Health care insurance consumers face a wide range of choices that settle into four basic groups: Indemnity or fee-for-service health insurance plans; Health Maintenance Organization (HMO) plans; Preferred Provider Organization (PPO) plans; and Point of Sale plans. Of these, the two most popular health insurance plans in California are HMO and PPO plans. Here is a more in depth look at these types of health care insurance.

HMO

As the name suggests, a Health Maintenance Organization is focused on maintaining health and preventing disease through ongoing “wellness” care. Popular among families with children, HMOs make it easy to receive immunizations, well child visits, screenings such as mammograms and Pap smears, and other types of preventative care. To make these services cost-effective, HMOs contract with a network of health care providers to follow guidelines regarding care and costs. To receive coverage, policyholders must receive medical services from health care providers in the HMO network.

People who have lost their health care insurance plan due to job loss or relocation to Santa Monica and Los Angeles area can get free quotes for health insurance from Wilshire Health Insurance. To further control costs, HMOs rely on a group of experienced doctors, known as primary care physicians, to oversee the medical services provided to each health insurance plan member. With an HMO plan, the health insurance plan member chooses a primary care physician who provides as many medical services as possible. When the health insurance plan member needs to see a specialist, the primary care physician will make the referral. If an HMO policyholder visits a specialists and other medical care providers without a referral, the plan will not pay for the services.
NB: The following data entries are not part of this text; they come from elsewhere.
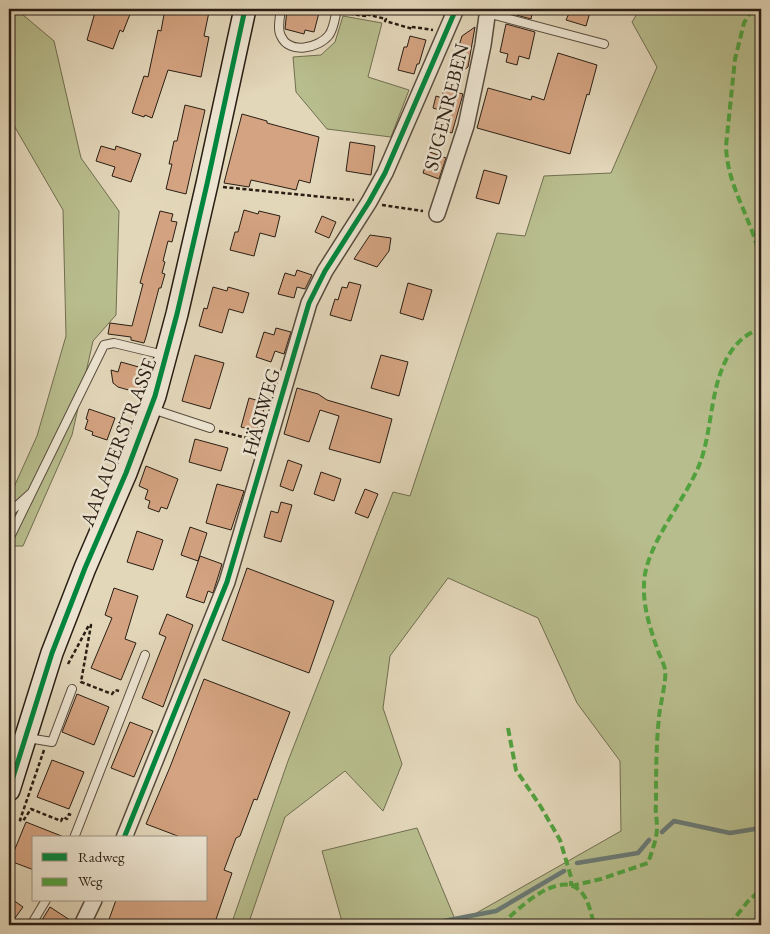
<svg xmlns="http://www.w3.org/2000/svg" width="770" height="934" font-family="'EB Garamond',serif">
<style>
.green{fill:#b8bd8d;stroke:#706e50}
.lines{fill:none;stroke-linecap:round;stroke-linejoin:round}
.stream{stroke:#6a7a75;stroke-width:4.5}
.building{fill:#d4a381;stroke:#291e14}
.lane-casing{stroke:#584c3e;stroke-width:10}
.street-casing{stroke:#584c3e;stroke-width:18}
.secondary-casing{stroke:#291e14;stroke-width:24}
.path{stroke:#291e14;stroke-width:2.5;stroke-dasharray:4 2.5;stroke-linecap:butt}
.lane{stroke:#ede5d2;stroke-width:8}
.street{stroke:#ede5d2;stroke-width:15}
.secondary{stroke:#ede5d2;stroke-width:21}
.quiet{stroke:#51a23f;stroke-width:4;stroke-dasharray:8 4;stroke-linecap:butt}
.cycleway-casing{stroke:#ede5d2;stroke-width:8}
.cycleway{stroke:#00873e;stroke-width:5}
.labels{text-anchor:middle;stroke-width:5;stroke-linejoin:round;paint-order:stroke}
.street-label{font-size:20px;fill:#291e14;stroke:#ede5d2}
</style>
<rect width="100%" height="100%" fill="#e3d7ba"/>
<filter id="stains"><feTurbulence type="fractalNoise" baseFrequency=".004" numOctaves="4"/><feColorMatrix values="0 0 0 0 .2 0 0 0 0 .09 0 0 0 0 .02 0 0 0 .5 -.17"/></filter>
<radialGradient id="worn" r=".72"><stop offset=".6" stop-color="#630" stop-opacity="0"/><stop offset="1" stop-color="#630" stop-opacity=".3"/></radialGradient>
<path class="green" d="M9,9H16L54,41L81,158L119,211L116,315L93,341L72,435L23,546H9V498L37,436L66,336L63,210L9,117Z
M640,9H761V925H343L322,851L417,828L457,924L621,831L620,761L577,703L538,618L448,578L390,656L383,708L402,764L383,811L345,771L285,817L248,925H231L288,761L393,492L410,496L497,233L525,236L544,176L611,173L657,67L632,22Z
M343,16L382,23L368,77L409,90L391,137L327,129L296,92L293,57L321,55L335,42Z"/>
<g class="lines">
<path class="stream" d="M662,832L674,821L730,833L761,828
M577,863L638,853L649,840
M423,925L496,911L564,871"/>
</g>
<path class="building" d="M96,9H132L123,32L120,30L113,49L87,40Z
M165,9H193L209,12L204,36L209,37L201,77L168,70L152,118L145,115L144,117L132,113L144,76L148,77L158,30L161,31Z
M287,9H320L314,32L305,30L304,34L285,29Z
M510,9H533L531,19L509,13Z
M571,9H591L586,26L566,20Z
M506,24L535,32L529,59L519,56L517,65L506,62L508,54L500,52Z
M475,27L468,67L462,71L455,70L454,62L462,36Z
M410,36L426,40L419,64H417L414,74L398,70L404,47H407Z
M558,53L597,65L589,95L587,94L570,154L477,128L488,88L531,100L532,96L544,100Z
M444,89L463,94L452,133L438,129L443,111L433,108L436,96L442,98Z
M185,105L205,110L186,194L166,189L172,164H169L174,141H177Z
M242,114L267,121V123L319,137L310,183L299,180L296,190L251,180L249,187L224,183Z
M350,142L375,146L371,175L346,171Z
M101,146L115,150L116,146L141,154L131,182L112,176L115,167L96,161Z
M430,152L446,158L439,179L423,173Z
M484,170L507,176L499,204L476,198Z
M244,210L258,214L259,211L280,216L275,237L260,233L254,256L230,250L235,232H238Z
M160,211L173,214L171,221L177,222L172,242L168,241L163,261L165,262L162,273L165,274L161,288H159L146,337L144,343L131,340V337L108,334L110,323L132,326L143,284L140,283Z
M322,216L336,222L329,238L315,232Z
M370,235L391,238L389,251L377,267L354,259Z
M297,270L312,275L305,289L297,287L294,298L278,294L285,273L295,276Z
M349,282L361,285L351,321L330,315L335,299L338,300L342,287L347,288Z
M408,283L432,290L423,320L400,313Z
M213,287L227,291L228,287L249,293L243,313L229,309L222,333L199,326L204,308L207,309Z
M276,328L291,332L284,354L275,351L271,362L256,357L264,332L274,335Z
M195,355L224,363L210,409L182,401Z
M381,355L408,362L399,396L371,388Z
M121,362L146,369L139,393L118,387L113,383L111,370L118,372Z
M297,388L318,394L327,400L392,419L380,463L329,449L339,416L320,410L309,442L284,434Z
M249,398L266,403L257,431L241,427Z
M89,409L115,418L107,440L92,435L93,432L85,429L88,420L86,419Z
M195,439L228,448L221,471L189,462Z
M288,460L302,465L293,491L280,486Z
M146,466L178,479L167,509L161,507L159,512L148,508L150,501L145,499L148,490L139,486Z
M321,472L341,479L334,501L314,494Z
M217,484L244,491L231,530L206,523Z
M365,489L378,494L368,518L355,513Z
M281,502L292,505L281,542L264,537L271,511L278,513Z
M190,527L207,533L198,561L181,555Z
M137,531L163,540L153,570L127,562Z
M200,556L222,564L213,593L208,591L204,603L186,597Z
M247,568L334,601L309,673L222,640Z
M114,588L138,596L125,639L136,643L121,680L91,668L112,618L105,615Z
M167,614L193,625L163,707L142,698L166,637L159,634Z
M204,679L290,712L257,800L254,799L240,836L236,838L224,870L232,873L214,925H107L116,900H206V838H183L146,824L170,767Z
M77,694L109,707L94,745L62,732Z
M130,722L153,731L134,777L111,768Z
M52,760L84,772L69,809L37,797Z
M26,822L64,837L34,838V870L10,861Z
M9,897L23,907L10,925H9Z
M50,907L73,922V925H39Z"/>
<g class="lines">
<g class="lane-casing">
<path id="lane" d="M281,9C280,17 277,29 281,36C289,55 319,48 329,35C334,28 335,17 337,9
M487,13L604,44
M152,409L210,428
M9,513L30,494
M9,539L104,345L114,343L164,355
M28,738L52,742L72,689
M74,838L145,655
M31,925L46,900"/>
</g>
<g class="street-casing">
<path id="street" d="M437,214L466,126L483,45L488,9
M124,838L227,582L309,303L325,271L369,202L385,173L456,9
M82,925L94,900"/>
</g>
<g class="secondary-casing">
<path id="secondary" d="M9,790L52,653L85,568L126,473L155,396L177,314L207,184L245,9"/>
</g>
<path class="path" d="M347,10L353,11L352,14L365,16V14L386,19L385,21L413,29V27L433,30
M223,187L354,200
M382,205L423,211
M219,431L255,440
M68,664L89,625H91L81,682L112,694L115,690L119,691
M44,750L20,820L23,821L31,809L61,821L63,817L67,819L69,814L73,816"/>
<use href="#lane" class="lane"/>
<use href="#street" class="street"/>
<use href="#secondary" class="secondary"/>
<path class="quiet" d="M752,9L744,23L735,59L726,146C727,182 746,210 756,243C761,259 758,277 761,293
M508,728L516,770L541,807L560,840L571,877V886
M571,886L601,879L648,863C652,851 657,839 657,827C657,819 655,812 656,804C656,775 656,746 659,717C660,705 667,679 665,669C663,661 659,655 657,648C650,628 643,606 644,585C644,546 686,500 700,463C712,431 710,391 726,360C733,346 745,333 761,329
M501,925C519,908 566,861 586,899C590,907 592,917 594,925
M729,925L749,900L761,890"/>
<g class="cycleway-casing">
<path id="cycleway" d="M9,790L52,653L85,568L126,473L155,396L177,314L207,184L245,9
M124,838L227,582L309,303L325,271L369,202L385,173L456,9"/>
</g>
<use href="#cycleway" class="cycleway"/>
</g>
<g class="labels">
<g class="street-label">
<text transform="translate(446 107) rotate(-76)" y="7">SUGENREBEN</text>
<text transform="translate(261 412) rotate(-74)" y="7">HÄSIWEG</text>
<text transform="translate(118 442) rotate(-69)" y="7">AARAUERSTRASSE</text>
</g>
</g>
<rect width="770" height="934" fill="none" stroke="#e3d7ba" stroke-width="30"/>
<rect x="10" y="10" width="750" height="914" fill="none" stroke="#291e14" stroke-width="2.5"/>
<rect x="15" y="15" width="740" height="904" fill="none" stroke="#291e14"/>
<rect x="32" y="836" width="175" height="65" fill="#ede5d2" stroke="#9f9586"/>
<rect x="42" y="853" width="25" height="8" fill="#00873e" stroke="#9f9586"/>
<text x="78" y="862" font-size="15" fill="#291e14">Radweg</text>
<rect x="42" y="878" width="25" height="8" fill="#51a23f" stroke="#9f9586"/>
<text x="78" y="886" font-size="15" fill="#291e14">Weg</text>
<rect width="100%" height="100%" filter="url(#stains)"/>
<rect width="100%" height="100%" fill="url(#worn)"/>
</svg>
A main advantage of an HMO is lower premium cost. In addition, HMOs charge set amounts, know as a co-payments, for various services, such as doctor’s office visits.

PPO

PPO stands for Preferred Provider Organization. In some cases, it stands for Preferred Provider Option or Participating Provider Organization. The terms refer to a managed care organization that, like an HMO, is made up of doctors, nurses, clinics, hospitals, and other health care providers who are bound by contract to provide medical services for reduced fees. Like HMOs, PPOs emphasize preventative care, including routine physicals and screenings such as mammograms, prostate exams, and Pap smears. Unlike an HMO, however, a PPO will pay at least a portion of medical expenses for services provided outside the network of preferred providers. This flexibility is of special value to individuals and families that want to maintain a relationship with a medical specialist, such as a pediatrician or gynecologist, outside the preferred provider network. However, the PPO pays less for medical services provided outside the network than it does for services provided within the network.

With a PPO, the health insurance company covers most health care fees, but the health insurance plan member must pay some additional expenses. These include:

Deductibles

The amount of medical expenses that a health insurance plan member must pay out of pocket each year before his or her PPO plan begins to pay for health care services. Deductible amounts vary from one health insurance company to another, and from one health insurance plan member to another, depending on a variety of criteria. Wilshire Health Insurance compares annual deductibles and premium rates to accurately calculate the true cost of your health care insurance.

Coinsurance

An amount of a total medical bill that a health insurance plan member must pay even after the deductible has been met. Coinsurance is usually a percentage of the total amount.